The expansion of endovascular techniques for intracranial aneurysms has led to a global decrease in vascular neurosurgery activity. This situation might impact neurosurgeons' level of expertise, even though they all might have to deal with this surgically challenging pathology, and pleads for the use of training and simulation programmes dedicated to neurovascular surgery 6).
● uncorrected (life-threatening) bleeding disorders
● relative contraindications:
○ poor renal function (due to iodine dye load): hemodialysis can be arranged in emergent situations; alternatively, the patient may be hydrated and monitored for a return to baseline creatinine
○ connective tissue disorder that predisposes to vessel dissection
○ severe allergy to iodine contrast: requires prior administration of “dye allergy prep”
○ Major atheroma of the aortic arch or plaque/atherosclerosis of great vessels (innominate, subclavian, common carotid artery) due to the high risk for thromboembolic complications
○ for spinal angiography: thoracic aortic aneurysm (relative)

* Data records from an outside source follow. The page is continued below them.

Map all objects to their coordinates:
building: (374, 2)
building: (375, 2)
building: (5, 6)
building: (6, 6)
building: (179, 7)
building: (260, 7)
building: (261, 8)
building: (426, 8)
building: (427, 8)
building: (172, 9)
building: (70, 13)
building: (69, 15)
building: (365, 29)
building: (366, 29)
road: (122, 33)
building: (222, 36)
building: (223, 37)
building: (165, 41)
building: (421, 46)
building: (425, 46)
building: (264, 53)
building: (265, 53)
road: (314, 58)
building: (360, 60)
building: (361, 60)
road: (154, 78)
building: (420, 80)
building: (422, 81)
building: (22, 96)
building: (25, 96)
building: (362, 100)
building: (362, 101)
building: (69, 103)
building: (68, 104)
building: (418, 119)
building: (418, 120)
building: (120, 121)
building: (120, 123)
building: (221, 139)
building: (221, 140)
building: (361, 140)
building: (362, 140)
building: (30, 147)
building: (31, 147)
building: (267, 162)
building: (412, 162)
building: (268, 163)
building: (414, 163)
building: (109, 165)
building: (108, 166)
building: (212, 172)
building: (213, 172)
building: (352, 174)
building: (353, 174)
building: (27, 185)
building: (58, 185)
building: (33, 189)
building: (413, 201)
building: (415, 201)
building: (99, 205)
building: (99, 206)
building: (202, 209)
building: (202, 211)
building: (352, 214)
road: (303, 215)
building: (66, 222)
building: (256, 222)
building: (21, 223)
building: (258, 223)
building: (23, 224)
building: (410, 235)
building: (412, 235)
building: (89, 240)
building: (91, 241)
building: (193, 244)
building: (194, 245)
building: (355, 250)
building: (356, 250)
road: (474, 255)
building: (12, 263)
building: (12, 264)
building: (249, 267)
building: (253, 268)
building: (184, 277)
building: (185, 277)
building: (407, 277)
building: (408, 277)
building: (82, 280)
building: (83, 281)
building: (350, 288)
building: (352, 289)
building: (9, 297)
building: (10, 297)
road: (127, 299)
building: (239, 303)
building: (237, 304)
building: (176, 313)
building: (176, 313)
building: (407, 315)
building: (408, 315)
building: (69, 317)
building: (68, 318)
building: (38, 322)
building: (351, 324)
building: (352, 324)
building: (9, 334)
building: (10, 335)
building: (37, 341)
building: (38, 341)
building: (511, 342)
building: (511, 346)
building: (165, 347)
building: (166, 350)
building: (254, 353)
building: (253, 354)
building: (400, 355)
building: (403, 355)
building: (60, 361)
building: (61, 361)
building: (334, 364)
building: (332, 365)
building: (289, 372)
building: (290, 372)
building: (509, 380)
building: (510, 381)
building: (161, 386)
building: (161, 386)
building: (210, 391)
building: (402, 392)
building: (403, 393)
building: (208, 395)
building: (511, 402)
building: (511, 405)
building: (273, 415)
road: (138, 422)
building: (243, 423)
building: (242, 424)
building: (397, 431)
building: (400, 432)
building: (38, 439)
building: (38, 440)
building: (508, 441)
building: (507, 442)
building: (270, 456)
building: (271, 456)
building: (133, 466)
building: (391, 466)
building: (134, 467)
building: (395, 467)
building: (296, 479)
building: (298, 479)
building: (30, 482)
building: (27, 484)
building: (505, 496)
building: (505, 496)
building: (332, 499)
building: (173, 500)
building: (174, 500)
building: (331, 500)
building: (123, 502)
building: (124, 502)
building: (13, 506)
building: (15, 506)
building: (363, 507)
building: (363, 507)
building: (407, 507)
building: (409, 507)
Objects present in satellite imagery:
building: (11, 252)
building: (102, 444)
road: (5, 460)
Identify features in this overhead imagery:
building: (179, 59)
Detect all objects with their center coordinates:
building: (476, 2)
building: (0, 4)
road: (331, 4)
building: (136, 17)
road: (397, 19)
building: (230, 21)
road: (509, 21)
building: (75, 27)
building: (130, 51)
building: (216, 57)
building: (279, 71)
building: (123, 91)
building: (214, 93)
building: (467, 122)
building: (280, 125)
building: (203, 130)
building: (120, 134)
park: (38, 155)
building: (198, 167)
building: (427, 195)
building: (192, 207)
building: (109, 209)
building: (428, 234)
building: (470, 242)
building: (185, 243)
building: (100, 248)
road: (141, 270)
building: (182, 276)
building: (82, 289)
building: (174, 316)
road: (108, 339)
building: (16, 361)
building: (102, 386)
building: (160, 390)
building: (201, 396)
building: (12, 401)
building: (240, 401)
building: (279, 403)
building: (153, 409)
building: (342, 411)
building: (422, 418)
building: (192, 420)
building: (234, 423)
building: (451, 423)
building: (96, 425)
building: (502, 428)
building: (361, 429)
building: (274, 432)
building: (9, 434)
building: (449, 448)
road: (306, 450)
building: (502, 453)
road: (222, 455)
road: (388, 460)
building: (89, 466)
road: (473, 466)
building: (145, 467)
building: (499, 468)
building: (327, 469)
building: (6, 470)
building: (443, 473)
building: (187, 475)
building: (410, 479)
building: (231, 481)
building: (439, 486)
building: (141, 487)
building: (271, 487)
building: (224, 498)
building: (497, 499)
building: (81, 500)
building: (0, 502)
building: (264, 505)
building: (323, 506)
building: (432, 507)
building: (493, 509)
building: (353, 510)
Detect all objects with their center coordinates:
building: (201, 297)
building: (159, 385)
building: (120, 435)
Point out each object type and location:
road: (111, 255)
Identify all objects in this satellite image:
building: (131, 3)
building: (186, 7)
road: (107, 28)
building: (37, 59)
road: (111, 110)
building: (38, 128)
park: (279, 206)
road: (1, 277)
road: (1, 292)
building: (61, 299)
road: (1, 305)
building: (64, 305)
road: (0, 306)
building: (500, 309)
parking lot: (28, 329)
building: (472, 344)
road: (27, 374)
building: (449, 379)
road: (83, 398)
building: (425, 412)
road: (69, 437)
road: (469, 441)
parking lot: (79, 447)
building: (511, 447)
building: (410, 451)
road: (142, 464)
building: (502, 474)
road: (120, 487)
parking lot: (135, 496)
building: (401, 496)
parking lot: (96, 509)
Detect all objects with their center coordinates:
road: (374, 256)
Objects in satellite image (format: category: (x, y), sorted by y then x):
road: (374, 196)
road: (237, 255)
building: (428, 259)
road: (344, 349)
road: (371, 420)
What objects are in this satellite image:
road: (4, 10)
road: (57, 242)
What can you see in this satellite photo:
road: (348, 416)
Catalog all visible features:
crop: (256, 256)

A stable intracranial guide catheter position within the intracranial vasculature is critical for safe, successful endovascular treatment
Neuroendovascular treatment in Japan is increasing and the outcomes of such therapy are clinically acceptable. Details of each type of treatment will be investigated in sub-analyses of the database 7).
The risk of hemorrhage must be considered when using anticoagulation and antiplatelet therapy in patients requiring ventriculostomy. Interventionalists must not only work closely with neurosurgeons when it is anticipated that a ventriculostomy may be needed but also ensure that there is good communication with the neurosurgical team during the postprocedural period 8).